INFORMATION GIVEN

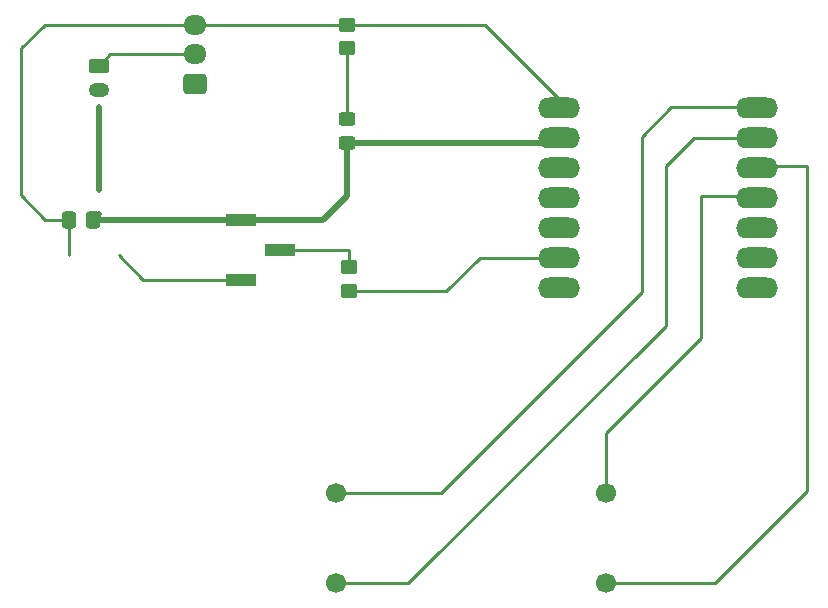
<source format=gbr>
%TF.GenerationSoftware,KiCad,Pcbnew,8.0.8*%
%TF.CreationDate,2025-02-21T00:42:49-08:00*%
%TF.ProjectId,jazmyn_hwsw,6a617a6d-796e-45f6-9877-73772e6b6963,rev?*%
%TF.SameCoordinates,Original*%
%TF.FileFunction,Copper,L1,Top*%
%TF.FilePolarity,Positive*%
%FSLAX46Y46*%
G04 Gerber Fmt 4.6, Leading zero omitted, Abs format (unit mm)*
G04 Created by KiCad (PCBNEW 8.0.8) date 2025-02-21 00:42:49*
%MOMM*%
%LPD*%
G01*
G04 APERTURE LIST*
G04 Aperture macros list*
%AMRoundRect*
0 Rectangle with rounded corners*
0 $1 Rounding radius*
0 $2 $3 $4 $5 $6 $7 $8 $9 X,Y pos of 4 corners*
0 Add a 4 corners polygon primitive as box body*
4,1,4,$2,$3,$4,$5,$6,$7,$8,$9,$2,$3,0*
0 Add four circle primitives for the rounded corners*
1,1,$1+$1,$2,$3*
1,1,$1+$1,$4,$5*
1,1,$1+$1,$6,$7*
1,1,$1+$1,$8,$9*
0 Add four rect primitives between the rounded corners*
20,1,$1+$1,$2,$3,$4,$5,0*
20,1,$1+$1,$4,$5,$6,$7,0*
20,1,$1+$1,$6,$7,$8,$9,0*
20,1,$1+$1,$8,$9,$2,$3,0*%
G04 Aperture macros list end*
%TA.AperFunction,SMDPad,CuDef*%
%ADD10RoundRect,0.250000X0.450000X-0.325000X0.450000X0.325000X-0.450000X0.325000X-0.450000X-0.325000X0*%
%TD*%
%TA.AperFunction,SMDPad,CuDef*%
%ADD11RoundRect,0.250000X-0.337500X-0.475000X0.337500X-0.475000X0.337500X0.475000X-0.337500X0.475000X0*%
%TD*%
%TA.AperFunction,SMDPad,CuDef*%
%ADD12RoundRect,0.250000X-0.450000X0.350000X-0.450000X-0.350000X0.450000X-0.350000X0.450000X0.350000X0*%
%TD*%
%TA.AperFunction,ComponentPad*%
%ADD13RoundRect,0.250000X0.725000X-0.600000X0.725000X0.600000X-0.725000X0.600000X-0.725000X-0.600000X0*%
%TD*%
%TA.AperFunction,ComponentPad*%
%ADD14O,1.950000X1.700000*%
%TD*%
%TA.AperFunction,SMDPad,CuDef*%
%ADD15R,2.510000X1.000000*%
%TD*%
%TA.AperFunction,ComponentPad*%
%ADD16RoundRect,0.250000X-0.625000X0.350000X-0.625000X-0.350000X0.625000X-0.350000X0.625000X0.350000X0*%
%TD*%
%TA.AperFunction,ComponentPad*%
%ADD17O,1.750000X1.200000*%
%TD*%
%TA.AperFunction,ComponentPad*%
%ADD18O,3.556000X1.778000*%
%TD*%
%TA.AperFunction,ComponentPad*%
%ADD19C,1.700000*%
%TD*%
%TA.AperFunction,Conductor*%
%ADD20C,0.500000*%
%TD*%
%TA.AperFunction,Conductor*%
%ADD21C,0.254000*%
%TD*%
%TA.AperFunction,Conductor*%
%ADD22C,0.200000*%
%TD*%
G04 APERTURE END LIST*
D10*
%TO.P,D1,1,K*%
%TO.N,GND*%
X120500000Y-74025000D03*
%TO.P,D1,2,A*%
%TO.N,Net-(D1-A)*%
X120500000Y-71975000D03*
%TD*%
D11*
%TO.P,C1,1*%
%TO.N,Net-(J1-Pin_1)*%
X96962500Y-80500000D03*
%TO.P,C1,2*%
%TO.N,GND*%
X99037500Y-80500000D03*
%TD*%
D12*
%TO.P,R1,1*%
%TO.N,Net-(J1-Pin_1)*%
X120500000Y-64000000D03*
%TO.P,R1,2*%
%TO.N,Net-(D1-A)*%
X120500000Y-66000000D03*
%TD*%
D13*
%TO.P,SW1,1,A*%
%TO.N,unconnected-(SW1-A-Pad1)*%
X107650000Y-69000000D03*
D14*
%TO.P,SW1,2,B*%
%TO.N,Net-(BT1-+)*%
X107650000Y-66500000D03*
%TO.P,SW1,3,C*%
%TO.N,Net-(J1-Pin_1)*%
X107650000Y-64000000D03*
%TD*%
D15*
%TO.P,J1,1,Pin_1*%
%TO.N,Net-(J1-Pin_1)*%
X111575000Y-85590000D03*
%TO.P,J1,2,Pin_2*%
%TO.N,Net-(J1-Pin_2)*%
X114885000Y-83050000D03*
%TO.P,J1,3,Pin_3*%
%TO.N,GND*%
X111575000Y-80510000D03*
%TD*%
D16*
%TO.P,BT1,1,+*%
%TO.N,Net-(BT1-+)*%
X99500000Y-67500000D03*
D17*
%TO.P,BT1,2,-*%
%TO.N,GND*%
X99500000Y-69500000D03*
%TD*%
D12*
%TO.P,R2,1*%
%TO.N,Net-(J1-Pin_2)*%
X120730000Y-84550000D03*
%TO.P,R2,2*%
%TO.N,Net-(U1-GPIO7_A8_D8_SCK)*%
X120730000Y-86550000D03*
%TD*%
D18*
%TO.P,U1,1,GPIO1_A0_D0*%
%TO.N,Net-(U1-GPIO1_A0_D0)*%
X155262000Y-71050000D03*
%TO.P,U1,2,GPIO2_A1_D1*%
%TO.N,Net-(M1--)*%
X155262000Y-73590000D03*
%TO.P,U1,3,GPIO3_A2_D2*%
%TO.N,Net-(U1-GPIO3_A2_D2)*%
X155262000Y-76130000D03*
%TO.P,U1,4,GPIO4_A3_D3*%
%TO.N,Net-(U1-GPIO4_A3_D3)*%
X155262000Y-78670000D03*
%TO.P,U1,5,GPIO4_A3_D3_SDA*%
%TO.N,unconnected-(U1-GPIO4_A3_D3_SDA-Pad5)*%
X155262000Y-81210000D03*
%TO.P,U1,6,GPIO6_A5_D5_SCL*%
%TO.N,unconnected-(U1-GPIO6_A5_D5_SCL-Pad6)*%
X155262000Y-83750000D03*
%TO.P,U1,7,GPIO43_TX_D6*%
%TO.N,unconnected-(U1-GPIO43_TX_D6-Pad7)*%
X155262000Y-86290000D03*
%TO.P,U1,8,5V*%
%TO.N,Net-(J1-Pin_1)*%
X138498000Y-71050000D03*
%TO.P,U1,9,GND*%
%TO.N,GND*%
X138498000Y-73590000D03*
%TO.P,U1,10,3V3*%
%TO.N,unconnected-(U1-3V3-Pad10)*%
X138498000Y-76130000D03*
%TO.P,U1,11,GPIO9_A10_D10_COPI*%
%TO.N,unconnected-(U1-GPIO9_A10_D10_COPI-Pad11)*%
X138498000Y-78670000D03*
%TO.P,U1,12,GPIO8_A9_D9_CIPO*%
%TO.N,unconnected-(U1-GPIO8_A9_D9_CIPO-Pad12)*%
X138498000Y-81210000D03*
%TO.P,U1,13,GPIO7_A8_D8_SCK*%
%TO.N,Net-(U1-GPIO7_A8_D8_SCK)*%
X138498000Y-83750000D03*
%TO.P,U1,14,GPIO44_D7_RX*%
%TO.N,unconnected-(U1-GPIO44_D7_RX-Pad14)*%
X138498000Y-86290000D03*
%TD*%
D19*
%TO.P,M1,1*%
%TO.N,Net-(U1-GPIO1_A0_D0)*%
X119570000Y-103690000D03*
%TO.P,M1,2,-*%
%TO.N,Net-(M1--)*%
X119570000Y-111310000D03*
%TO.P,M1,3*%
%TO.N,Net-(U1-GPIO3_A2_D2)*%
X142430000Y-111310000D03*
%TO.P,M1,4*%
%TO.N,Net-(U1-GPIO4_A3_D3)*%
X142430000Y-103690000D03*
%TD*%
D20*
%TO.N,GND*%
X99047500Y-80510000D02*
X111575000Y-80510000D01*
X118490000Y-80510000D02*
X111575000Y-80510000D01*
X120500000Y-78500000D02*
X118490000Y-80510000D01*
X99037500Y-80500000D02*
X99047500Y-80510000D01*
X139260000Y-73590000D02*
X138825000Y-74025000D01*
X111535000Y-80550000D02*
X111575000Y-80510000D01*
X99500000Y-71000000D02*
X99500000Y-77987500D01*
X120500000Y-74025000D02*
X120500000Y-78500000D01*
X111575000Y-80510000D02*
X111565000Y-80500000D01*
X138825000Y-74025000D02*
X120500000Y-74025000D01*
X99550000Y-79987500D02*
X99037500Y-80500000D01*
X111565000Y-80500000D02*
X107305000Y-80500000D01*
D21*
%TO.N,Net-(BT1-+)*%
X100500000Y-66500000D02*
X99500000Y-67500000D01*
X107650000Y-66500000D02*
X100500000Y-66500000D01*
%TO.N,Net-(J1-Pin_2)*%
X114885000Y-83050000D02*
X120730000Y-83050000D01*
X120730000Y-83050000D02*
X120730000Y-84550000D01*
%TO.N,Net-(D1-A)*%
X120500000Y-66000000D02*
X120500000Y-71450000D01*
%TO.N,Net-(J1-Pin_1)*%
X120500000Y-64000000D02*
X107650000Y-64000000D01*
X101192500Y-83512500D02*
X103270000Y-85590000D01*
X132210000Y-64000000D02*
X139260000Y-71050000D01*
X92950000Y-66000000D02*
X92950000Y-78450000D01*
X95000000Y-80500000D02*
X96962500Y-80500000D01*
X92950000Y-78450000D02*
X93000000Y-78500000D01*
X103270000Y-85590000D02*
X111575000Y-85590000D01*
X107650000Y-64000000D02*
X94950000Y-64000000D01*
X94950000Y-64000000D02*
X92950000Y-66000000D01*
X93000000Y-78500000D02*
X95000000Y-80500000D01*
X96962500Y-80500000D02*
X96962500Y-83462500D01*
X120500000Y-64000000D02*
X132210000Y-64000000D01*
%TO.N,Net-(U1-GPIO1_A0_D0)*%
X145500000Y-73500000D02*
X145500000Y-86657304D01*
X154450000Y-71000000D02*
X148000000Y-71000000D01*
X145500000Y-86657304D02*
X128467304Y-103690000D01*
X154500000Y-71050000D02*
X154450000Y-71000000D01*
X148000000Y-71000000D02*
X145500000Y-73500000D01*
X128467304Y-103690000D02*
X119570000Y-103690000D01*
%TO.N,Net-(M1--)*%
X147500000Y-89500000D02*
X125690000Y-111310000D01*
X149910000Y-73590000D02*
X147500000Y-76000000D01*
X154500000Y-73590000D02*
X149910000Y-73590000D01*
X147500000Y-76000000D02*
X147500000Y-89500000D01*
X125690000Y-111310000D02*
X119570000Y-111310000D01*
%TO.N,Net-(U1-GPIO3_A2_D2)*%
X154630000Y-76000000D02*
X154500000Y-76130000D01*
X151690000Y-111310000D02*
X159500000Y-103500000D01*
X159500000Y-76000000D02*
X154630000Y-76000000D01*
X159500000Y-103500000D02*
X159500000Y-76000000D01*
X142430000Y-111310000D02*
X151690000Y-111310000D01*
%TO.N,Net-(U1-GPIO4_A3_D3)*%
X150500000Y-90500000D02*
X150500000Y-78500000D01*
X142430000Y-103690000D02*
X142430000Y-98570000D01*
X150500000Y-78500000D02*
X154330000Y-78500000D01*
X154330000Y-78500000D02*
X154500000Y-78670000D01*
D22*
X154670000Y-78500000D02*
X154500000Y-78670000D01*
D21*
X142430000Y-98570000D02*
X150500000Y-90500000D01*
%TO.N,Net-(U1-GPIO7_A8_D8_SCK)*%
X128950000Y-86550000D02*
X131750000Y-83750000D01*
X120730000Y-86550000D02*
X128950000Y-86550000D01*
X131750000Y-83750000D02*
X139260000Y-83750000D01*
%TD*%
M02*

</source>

EXERCISE DESCRIPTION
Nothing but the lines from the top of the data above through the line containing "20,1,$1+$1,$2,$3,$4,$5,0*" should be output, exactly as written and without the pictures.

RESULT OF THE TASK
<source format=gbr>
%TF.GenerationSoftware,KiCad,Pcbnew,8.0.8*%
%TF.CreationDate,2025-02-21T00:42:49-08:00*%
%TF.ProjectId,jazmyn_hwsw,6a617a6d-796e-45f6-9877-73772e6b6963,rev?*%
%TF.SameCoordinates,Original*%
%TF.FileFunction,Copper,L1,Top*%
%TF.FilePolarity,Positive*%
%FSLAX46Y46*%
G04 Gerber Fmt 4.6, Leading zero omitted, Abs format (unit mm)*
G04 Created by KiCad (PCBNEW 8.0.8) date 2025-02-21 00:42:49*
%MOMM*%
%LPD*%
G01*
G04 APERTURE LIST*
G04 Aperture macros list*
%AMRoundRect*
0 Rectangle with rounded corners*
0 $1 Rounding radius*
0 $2 $3 $4 $5 $6 $7 $8 $9 X,Y pos of 4 corners*
0 Add a 4 corners polygon primitive as box body*
4,1,4,$2,$3,$4,$5,$6,$7,$8,$9,$2,$3,0*
0 Add four circle primitives for the rounded corners*
1,1,$1+$1,$2,$3*
1,1,$1+$1,$4,$5*
1,1,$1+$1,$6,$7*
1,1,$1+$1,$8,$9*
0 Add four rect primitives between the rounded corners*
20,1,$1+$1,$2,$3,$4,$5,0*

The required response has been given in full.